We urge a teacher to take White up on this request and continue the Change for Change initiative.

But more, we see in the lessons White has taught something we can all learn from.

We, as a nation, are withdrawing from helping others in this world we all share.

Issa runs an orphanage to help children whose parents died of AIDS. Our nation this past year stopped delivery of life-saving HIV medicines and the provision of HIV prevention services to millions of people whose lives depend on them — including in Uganda.

A story published by UNAIDS showed the devastation that shutdown caused through the lens of one Ugandan’s experience.
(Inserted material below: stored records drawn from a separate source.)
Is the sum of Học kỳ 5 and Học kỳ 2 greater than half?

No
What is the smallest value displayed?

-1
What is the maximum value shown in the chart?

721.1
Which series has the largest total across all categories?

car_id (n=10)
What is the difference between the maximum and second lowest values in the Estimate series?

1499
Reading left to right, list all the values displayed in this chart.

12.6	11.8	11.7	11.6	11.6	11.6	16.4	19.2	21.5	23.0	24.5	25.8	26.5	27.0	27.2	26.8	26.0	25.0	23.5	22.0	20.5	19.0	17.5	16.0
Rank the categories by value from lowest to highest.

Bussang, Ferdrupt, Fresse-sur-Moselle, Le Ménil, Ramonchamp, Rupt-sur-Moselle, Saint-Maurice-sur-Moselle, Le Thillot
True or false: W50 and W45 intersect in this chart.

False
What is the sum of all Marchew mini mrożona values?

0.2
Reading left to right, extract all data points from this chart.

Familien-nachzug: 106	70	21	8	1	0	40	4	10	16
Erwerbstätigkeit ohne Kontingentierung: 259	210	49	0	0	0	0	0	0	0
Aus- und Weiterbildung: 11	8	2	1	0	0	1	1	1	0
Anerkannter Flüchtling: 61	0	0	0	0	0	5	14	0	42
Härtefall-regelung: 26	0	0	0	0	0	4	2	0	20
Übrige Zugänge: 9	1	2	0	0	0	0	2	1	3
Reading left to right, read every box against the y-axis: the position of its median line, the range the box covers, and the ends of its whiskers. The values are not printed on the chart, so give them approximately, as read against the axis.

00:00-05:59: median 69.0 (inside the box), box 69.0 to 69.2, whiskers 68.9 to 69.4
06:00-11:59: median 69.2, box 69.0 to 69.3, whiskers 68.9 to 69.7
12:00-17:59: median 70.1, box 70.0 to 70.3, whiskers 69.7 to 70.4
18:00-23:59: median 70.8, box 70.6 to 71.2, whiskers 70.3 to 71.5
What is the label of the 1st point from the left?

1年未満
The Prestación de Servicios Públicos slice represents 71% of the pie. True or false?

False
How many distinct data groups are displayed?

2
When 22-year-old Jokpee Emmanuel arrived at Reach Out Mbuya in Kampala, expecting to attend the Friends Forum — a safe space for young people to gather, share and support each other — he was instead met with a sign on the gate saying it was closed because of the suspension of funds from the United States.

“The Reach Out Mbuya community health initiative is not just a health facility,” says the UNAIDS story. “It is a lifeline. For years, it served Uganda’s most vulnerable communities, offering care that goes far beyond medicine. For Jokpee, who was born with HIV, Reach Out provided access to antiretroviral therapy, emotional support, school tuition and dignity.

“‘Reach Out was like a second home,’ he says. ‘They did not just give me medicines. They cared for me and reminded me that I am more than my diagnosis. I could live a full life.’”

Do many of us care about suffering on the other side of the world, about burdens borne by people we’ll never meet?

What gives us hope is thinking about the lessons learned by White’s students.

They have learned the difference between meeting needs and satisfying wants.

They have come to understand that, when one person has a spare coin, it won’t buy much. But, when an entire class comes together — bringing along a grandmother besides — to contribute unused change, it can make a difference.

They have seen, in real terms, the hope and joy their contributions have brought, helping children on the other side of the world whom they will never know.

And perhaps most importantly of all, the process of collecting and sending those coins may have changed the children themselves. As Mahatma Gandhi wrote well over a century ago, “A wonderful thing it is and the source of our happiness. We need not wait to see what others do.”